Paper 1 likely has higher scientific impact due to its novel shift from output-level to representation-level verification for machine unlearning, addressing a critical gap with immediate implications for privacy, compliance, and safety auditing. It proposes both oracle-comparative and oracle-free metrics, demonstrates failures of multiple existing unlearning methods across diverse modalities, and uses statistically grounded analysis (mixed-effects models, effect sizes). This evaluation framework can influence many unlearning algorithms and regulatory practices. Paper 2 is timely and useful for multi-LLM coordination, but its impact is more benchmark- and paradigm-specific and may be outpaced quickly by fast-moving RL/agent methods.
Paper 1 offers profound interdisciplinary scientific impact by directly linking frontier Large Reasoning Models with human cognitive and neural mechanisms using fMRI data. While Paper 2 provides critical engineering and safety evaluations for machine unlearning, Paper 1 advances fundamental scientific understanding of both artificial and biological intelligence, offering a novel computational account of human learning in complex environments.
Paper 1 exposes a fundamental flaw in current machine unlearning evaluations, demonstrating that models retaining knowledge at the representation level can still pass standard output-level tests. Its introduction of representation-level metrics (RULER) has profound implications for AI safety, privacy, and copyright compliance. Paper 2 presents a strong, domain-specific methodological improvement for fraud detection combining LLMs and GNNs, but Paper 1's findings challenge an entire subfield's evaluation paradigm, giving it significantly broader and more disruptive potential scientific impact.

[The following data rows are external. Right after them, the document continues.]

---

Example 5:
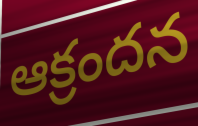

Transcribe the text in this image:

ఆక్రందన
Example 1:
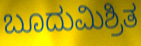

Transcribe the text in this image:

ಬೂದುಮಿಶ್ರಿತ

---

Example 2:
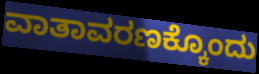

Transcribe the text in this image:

ವಾತಾವರಣಕ್ಕೊಂದು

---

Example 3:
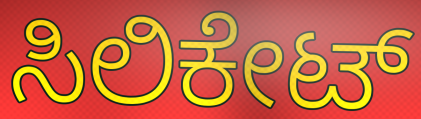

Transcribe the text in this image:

ಸಿಲಿಕೇಟ್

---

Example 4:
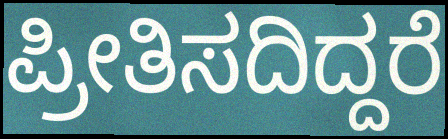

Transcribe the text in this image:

ಪ್ರೀತಿಸದಿದ್ದರೆ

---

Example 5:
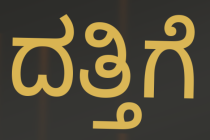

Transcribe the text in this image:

ದತ್ತಿಗೆ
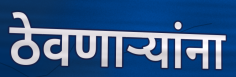
ठेवणार्‍यांना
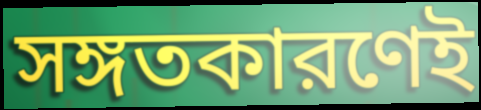
সঙ্গতকারণেই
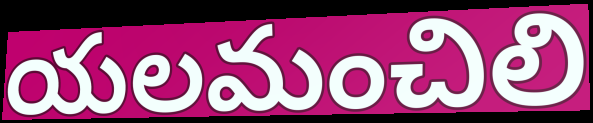
యలమంచిలి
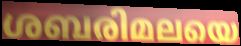
ശബരിമലയെ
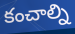
కంచాల్ని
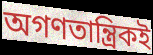
অগণতান্ত্রিকই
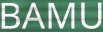
BAMU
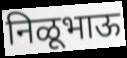
निळूभाऊ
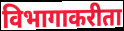
विभागाकरीता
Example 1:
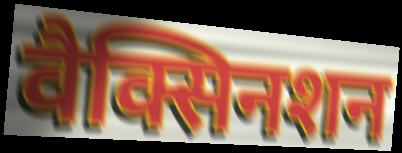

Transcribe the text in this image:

वैक्सिनशन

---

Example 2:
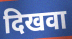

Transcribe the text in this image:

दिखवा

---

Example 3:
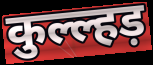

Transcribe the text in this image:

कुल्ल्हड़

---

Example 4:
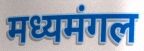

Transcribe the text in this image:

मध्यमंगल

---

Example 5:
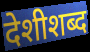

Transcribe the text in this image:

देशीशब्द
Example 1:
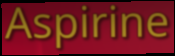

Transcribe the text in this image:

Aspirine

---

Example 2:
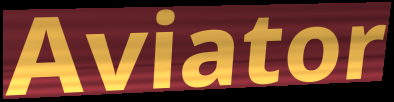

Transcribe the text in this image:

Aviator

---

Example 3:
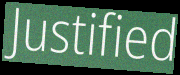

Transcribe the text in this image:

Justified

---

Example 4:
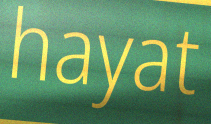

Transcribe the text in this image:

hayat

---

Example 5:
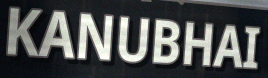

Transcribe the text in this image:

KANUBHAI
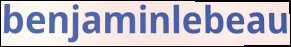
benjaminlebeau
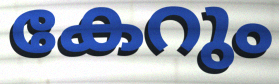
കേറും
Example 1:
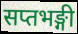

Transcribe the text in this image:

सप्तभङ्गी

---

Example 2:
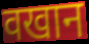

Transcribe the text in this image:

वखान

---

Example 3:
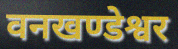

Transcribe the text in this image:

वनखण्डेश्वर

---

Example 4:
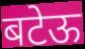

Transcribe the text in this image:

बटेऊ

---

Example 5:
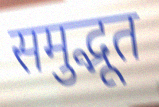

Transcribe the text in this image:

समुद्भूत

Paper 2 has higher impact potential because it addresses a foundational and timely problem—verifying machine unlearning—where existing evaluation can be misleading. Its key novelty is shifting verification from outputs to representations, revealing failures that current protocols miss, and it provides both oracle-comparative and oracle-free metrics applicable across diverse modalities (tabular, vision, clinical text, face ID). This broadens relevance across privacy, security, and regulation-driven ML deployment. While Paper 1 is strong and rigorous, its scope is narrower (LLM hallucination detection) and primarily improves efficiency within an already crowded detection landscape.

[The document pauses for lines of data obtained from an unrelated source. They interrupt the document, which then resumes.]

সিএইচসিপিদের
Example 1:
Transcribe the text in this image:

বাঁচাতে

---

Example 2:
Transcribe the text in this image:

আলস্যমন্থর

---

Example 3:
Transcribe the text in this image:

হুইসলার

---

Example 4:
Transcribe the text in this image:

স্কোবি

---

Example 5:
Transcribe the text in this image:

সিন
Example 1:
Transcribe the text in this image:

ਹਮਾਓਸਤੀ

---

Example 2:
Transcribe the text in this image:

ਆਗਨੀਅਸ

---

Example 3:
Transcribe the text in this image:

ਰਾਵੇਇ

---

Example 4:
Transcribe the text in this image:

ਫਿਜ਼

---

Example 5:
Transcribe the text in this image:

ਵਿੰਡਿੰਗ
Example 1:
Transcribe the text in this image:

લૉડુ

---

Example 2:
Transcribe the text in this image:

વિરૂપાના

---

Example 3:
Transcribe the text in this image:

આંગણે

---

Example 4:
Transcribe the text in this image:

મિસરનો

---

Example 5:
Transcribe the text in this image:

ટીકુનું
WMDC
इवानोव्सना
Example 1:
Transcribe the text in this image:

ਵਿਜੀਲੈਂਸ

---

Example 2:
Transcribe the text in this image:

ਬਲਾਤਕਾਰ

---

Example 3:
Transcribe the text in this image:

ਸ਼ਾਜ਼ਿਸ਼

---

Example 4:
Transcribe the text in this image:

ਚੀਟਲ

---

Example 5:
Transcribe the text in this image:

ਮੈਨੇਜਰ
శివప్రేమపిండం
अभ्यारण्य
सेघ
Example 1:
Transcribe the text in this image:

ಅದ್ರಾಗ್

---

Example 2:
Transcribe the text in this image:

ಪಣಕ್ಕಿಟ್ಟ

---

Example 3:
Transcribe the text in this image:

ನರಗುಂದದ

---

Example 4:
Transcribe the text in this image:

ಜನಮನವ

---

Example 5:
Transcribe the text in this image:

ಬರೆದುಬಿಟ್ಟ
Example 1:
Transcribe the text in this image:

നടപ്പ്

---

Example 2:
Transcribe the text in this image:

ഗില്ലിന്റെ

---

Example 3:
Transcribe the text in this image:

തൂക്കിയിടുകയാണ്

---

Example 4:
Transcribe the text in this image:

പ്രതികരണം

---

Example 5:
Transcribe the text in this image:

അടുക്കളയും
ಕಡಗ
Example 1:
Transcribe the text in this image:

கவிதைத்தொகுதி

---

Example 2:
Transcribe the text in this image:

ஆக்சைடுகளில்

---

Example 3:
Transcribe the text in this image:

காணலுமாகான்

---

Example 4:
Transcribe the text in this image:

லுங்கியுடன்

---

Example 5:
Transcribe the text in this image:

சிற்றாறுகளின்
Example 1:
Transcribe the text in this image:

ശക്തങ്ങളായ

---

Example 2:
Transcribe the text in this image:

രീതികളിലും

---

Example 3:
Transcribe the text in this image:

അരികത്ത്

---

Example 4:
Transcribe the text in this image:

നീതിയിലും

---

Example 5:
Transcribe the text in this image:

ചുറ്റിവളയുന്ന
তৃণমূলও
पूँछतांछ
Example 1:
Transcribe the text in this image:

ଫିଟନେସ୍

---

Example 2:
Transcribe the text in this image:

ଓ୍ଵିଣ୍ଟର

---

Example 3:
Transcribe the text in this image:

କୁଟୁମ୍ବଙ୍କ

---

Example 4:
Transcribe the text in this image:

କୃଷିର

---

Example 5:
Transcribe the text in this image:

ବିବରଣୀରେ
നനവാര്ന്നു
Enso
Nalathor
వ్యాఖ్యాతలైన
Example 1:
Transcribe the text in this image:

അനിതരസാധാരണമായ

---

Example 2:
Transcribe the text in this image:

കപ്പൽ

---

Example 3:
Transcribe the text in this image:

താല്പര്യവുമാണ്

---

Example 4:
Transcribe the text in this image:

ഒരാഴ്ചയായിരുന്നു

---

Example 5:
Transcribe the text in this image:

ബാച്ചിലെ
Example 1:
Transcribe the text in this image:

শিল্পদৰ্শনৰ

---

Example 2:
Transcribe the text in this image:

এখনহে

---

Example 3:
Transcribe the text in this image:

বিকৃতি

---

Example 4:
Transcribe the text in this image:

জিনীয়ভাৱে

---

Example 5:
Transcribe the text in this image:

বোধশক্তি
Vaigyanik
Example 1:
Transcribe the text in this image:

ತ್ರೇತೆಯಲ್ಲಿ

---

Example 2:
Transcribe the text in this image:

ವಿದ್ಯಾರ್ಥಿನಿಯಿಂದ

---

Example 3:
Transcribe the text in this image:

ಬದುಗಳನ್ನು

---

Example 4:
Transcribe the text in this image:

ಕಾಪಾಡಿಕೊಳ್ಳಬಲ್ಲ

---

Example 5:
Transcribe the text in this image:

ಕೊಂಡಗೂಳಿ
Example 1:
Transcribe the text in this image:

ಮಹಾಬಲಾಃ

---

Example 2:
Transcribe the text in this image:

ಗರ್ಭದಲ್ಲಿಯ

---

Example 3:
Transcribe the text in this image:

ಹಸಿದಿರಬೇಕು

RULER addresses a fundamental gap in machine unlearning verification by revealing that models can pass existing output-level evaluations while still retaining forgotten data in intermediate representations. This has significant implications for privacy regulations (GDPR, right to be forgotten), AI safety, and trustworthy ML. The work introduces principled metrics (M2, M4) with rigorous statistical analysis across diverse domains (tabular, image, clinical text, face recognition). Its broader impact spans privacy, regulation compliance, and model auditing. AsyncTool, while valuable, addresses a more niche evaluation gap in LLM tool-calling efficiency with narrower implications.

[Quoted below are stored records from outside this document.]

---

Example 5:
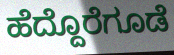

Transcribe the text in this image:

ಹೆದ್ದೊರೆಗೂಡೆ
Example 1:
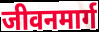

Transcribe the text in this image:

जीवनमार्ग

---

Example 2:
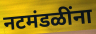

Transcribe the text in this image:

नटमंडळींना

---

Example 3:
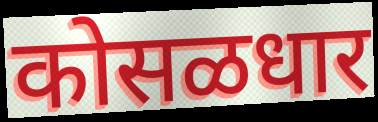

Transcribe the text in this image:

कोसळधार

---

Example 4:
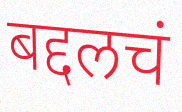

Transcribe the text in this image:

बद्दलचं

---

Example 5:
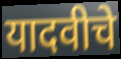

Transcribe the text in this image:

यादवीचे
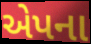
એપના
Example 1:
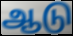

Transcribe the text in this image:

ஆடு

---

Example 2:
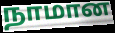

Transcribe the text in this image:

நாமான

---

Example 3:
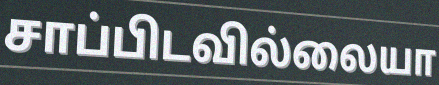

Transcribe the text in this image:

சாப்பிடவில்லையா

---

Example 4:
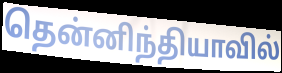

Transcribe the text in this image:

தென்னிந்தியாவில்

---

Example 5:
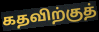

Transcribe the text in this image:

கதவிற்குத்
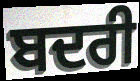
ਬਦਰੀ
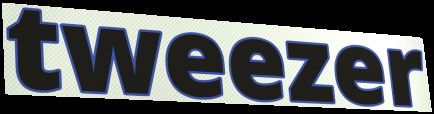
tweezer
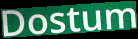
Dostum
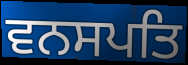
ਵਨਸਪਤਿ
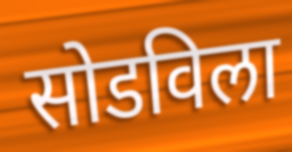
सोडविला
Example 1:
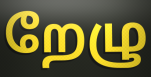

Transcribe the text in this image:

றேழு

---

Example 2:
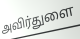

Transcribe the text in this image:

அவிர்துளை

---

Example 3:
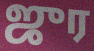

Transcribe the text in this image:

ஜுர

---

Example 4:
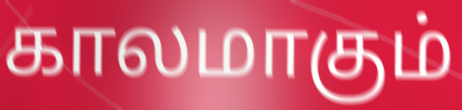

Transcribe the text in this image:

காலமாகும்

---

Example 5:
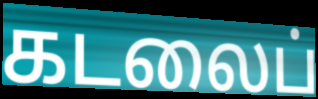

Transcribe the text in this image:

கடலைப்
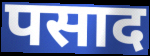
पसाद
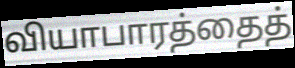
வியாபாரத்தைத்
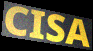
CISA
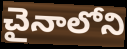
చైనాలోని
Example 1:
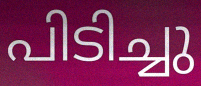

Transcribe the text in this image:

പിടിച്ചു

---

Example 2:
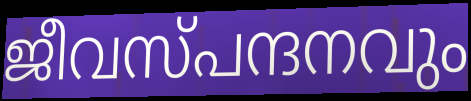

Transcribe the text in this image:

ജീവസ്പന്ദനവും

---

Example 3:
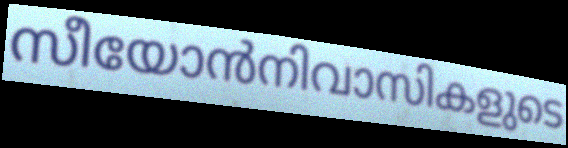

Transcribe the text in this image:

സീയോൻനിവാസികളുടെ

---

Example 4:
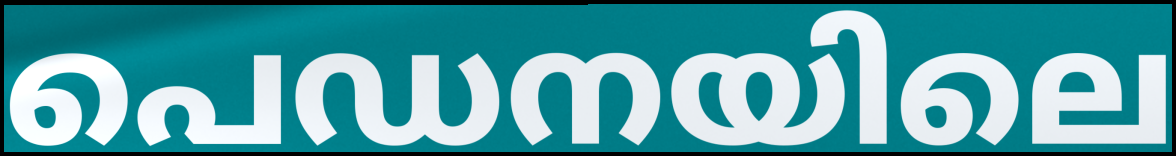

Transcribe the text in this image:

പെഡനയിലെ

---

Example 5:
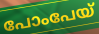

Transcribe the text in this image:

പോംപേയ്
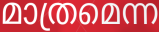
മാത്രമെന്ന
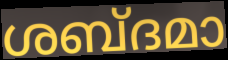
ശബ്ദമാ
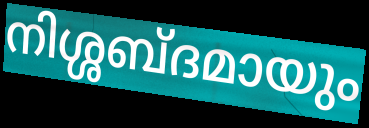
നിശ്ശബ്ദമായും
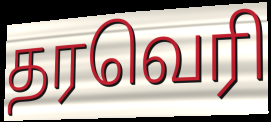
தரவெரி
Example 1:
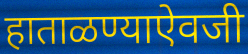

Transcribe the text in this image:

हाताळण्याऐवजी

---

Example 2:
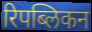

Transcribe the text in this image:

रिपब्लिकन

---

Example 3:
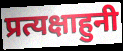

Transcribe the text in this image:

प्रत्यक्षाहुनी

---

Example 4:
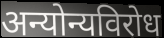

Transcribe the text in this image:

अन्योन्यविरोध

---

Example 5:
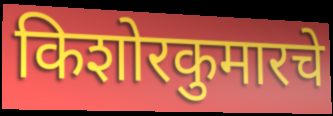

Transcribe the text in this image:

किशोरकुमारचे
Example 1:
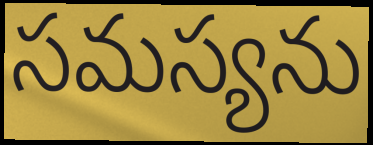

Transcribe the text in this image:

సమస్యను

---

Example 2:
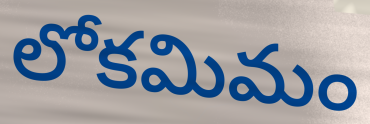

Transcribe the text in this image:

లోకమిమం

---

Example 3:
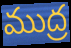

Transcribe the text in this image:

ముద్ర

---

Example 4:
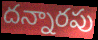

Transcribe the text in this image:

దన్నారపు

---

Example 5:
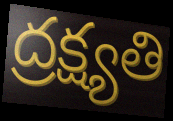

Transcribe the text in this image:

ద్రక్ష్యతి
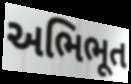
અભિભૂત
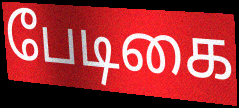
பேடிகை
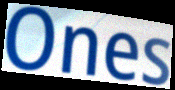
Ones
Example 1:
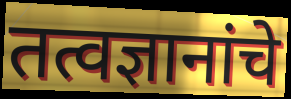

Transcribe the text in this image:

तत्वज्ञानांचे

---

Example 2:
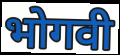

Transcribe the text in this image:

भोगवी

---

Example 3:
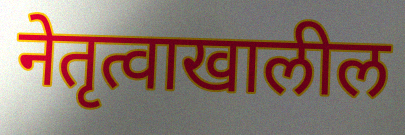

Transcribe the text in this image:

नेतृत्वाखालील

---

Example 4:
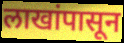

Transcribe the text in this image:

लाखांपासून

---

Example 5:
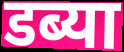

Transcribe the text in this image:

डब्या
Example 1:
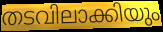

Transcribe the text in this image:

തടവിലാക്കിയും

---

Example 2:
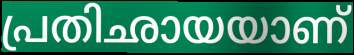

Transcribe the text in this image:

പ്രതിഛായയാണ്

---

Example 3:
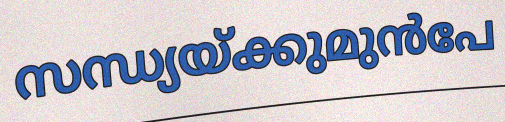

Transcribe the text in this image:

സന്ധ്യയ്ക്കുമുൻപേ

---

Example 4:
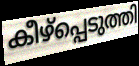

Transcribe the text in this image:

കീഴ്പ്പെടുത്തി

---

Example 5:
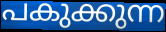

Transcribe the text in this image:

പകുക്കുന്ന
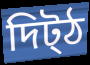
দিট্ঠ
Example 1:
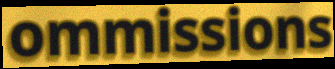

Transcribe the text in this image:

ommissions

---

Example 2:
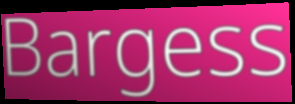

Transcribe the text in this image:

Bargess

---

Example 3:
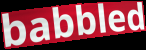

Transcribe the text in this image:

babbled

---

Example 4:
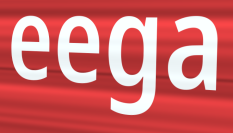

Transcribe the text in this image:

eega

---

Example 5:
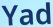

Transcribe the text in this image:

Yad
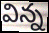
విన్న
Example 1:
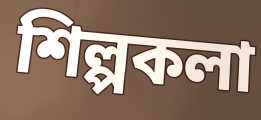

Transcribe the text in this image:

শিল্পকলা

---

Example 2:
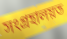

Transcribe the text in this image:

সংগ্ৰহালয়ত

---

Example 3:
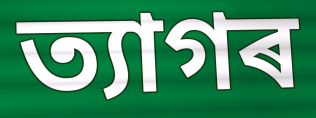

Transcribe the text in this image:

ত্যাগৰ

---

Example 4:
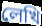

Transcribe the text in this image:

লেখি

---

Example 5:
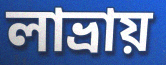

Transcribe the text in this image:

লাভ্ৰায়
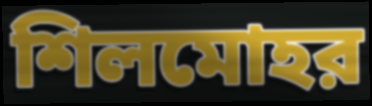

Paper 1 likely has higher scientific impact due to introducing a broadly applicable, timely verification layer for machine unlearning—an area central to privacy, compliance, and trustworthy ML. The representation-level metrics (including an oracle-free diagnostic) address a clear loophole in prevailing evaluations and are demonstrated across multiple modalities and domains, suggesting wide cross-field adoption potential. Paper 2 is strong and practical but is more domain-specific (transit planning) and methodologically more incremental (MCTS+policy/value, AlphaZero-style), with impact likely concentrated in operations research/transportation.